[Extracted records]
Content starts

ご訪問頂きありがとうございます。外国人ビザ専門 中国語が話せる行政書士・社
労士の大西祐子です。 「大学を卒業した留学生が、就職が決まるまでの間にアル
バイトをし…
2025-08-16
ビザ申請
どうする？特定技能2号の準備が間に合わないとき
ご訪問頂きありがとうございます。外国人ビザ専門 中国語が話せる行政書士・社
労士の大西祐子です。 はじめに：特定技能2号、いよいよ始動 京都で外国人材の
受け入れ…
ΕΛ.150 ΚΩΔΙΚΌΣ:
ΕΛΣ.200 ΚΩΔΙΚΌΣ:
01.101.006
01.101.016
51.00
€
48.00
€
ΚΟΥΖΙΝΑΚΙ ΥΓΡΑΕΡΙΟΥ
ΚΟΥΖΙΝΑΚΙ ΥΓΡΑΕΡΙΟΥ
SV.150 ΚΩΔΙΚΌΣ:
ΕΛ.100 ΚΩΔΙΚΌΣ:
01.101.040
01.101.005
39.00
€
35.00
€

Content ends

◆ **Exercise instructions**:
Repeat every line of the data precisely.

◆ **Output of the exercise**:
ご訪問頂きありがとうございます。外国人ビザ専門 中国語が話せる行政書士・社
労士の大西祐子です。 「大学を卒業した留学生が、就職が決まるまでの間にアル
バイトをし…
2025-08-16
ビザ申請
どうする？特定技能2号の準備が間に合わないとき
ご訪問頂きありがとうございます。外国人ビザ専門 中国語が話せる行政書士・社
労士の大西祐子です。 はじめに：特定技能2号、いよいよ始動 京都で外国人材の
受け入れ…
ΕΛ.150 ΚΩΔΙΚΌΣ:
ΕΛΣ.200 ΚΩΔΙΚΌΣ:
01.101.006
01.101.016
51.00
€
48.00
€
ΚΟΥΖΙΝΑΚΙ ΥΓΡΑΕΡΙΟΥ
ΚΟΥΖΙΝΑΚΙ ΥΓΡΑΕΡΙΟΥ
SV.150 ΚΩΔΙΚΌΣ:
ΕΛ.100 ΚΩΔΙΚΌΣ:
01.101.040
01.101.005
39.00
€
35.00
€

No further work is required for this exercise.